IDO pathway metabolites, such as tryptophan and kynurenine, and neopterin were measured as previously described in detail [7,8,9,10]. Tryptophan and kynurenine concentrations were measured by high-performance liquid chromatography (HPLC) using 3-nitro-Ltyrosine as internal standard. Tryptophan was detected by a fluorescence detector (ProStar, Model 360, Varian, Palo Alto, CA) at an excitation wavelength of 285 nm and an emission wavelength of 365 nm. A Shimadzu SPD-6A UV-detector (Shimadzu, Kyoto, Japan) in flow stream series connection was used for detection of both kynurenine and nitrotyrosine at a wavelength of 360 nm. To estimate IDO activity, kyn/trp was calculated (expressed as mol kynurenine per mmol tryptophan). Neopterin concentrations were determined by ELISA (BRAHMS, Hennigsdorf, Germany) according to the manufacturer’s instructions, with a detection limit of 2 nmol/l.

Data are reported as mean with + Standard Deviation. Difference in the mean values was evaluated with the Wilcoxon signed rank test. Statistica software 9.0 (StatSoft Corp., Tulsa, OK, USA) was used.

Results

Figure 1 and Table 1 show that asthmatic children had higher tryptophan and kynurenine values together neopterin than healthy children, whereas the ratio tryptophan/kynurenin was similar in the two groups. Notably, these variables did not correlate with the asthma control grade (data not shown).

Fig. 1
figure 1

Serum concentration of tryptophan (upper left), kynurenine (upper right), kynurenine-to-tryptophan ratio (kyn/trp) (lower left), and neopterin lower right) in patients with seasonal allergic rhinitis evaluated during or outside of the pollen season and in healthy subjects. Data are represented as medians (horizontal lines), interquartile ranges (boxes), and ranges (vertical lines), excluding outliers (p values, Kruskal–Wallis test, and p values of individual group comparisons are given)

Table 1 Mean + SD of the variables in asthmatic children and healthy controls

Discussion

These findings confirm the complex network of cytokines involved in the asthma pathogenesis. Actually, the inflammatory cascade in asthma includes several actors: type 1, type 2, and type 3 cytokines, as recently evidenced [14, 15]. Therefore, different biomarkers, surrogate for different pathogenic pathways, may be detectable at the same time. In this regard, the current findings show that asthmatic children, recruited in a clinical practice setting, had increased both IDO pathway metabolites and neopterin, such as type 1 biomarker, together. On the other hand, both biomarker clusters did not discriminate the asthma control grade. This phenomenon might mean that increase of IDO pathway metabolites and neopterin secretion may be a signature of the underlying unbalanced immune regulation typical of allergic disorders.

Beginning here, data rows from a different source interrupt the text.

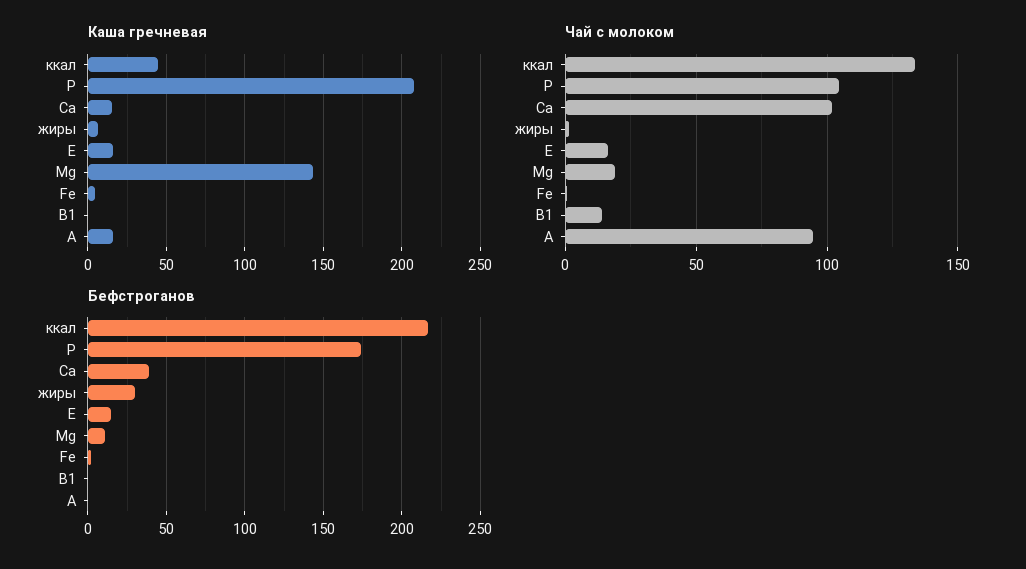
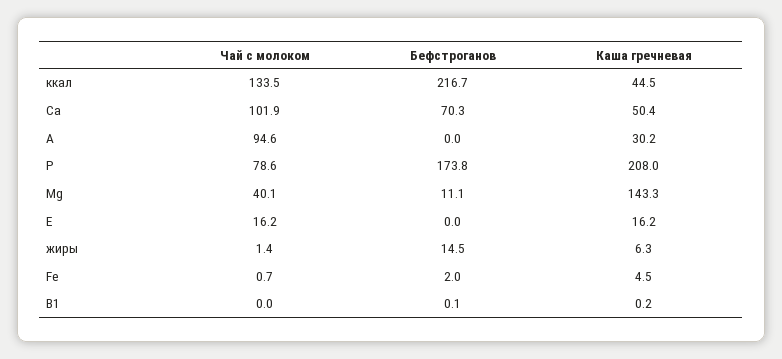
  {
    "Каша гречневая": {
      "ккал": 44.5,
      "Р": 208,
-     "Са": 15,
+     "Са": 50.4,
      "жиры": 6.3,
      "Е": 16.2,
      "Mg": 143.3,
      "Fe": 4.5,
      "В1": 0.2,
-     "А": 15
+     "А": 30.2
    },
    "Чай с молоком": {
      "ккал": 133.5,
-     "Р": 105,
+     "Р": 78.6,
      "Са": 101.9,
      "жиры": 1.4,
      "Е": 16.2,
-     "Mg": 20,
+     "Mg": 40.1,
      "Fe": 0.7,
-     "В1": 15,
+     "В1": 0,
      "А": 94.6
    },
    "Бефстроганов": {
      "ккал": 216.7,
      "Р": 173.8,
-     "Са": 40,
+     "Са": 70.3,
-     "жиры": 30,
+     "жиры": 14.5,
-     "Е": 15,
+     "Е": 0,
      "Mg": 11.1,
      "Fe": 2,
      "В1": 0.1,
      "А": 0
    }
  }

In addition, there is a clear-cut association between tryptophan metabolism and the oxidative stress as pointed out by several studies [16,17,18,19,20].

This study has some limitation: cross-sectional design and lack of direct bronchial inflammatory markers.

In conclusion, IDO pathway metabolites and neopterin production are increased in children with allergic asthma and could represent a potential marker that could suggest the presence of a dysregulated immune response.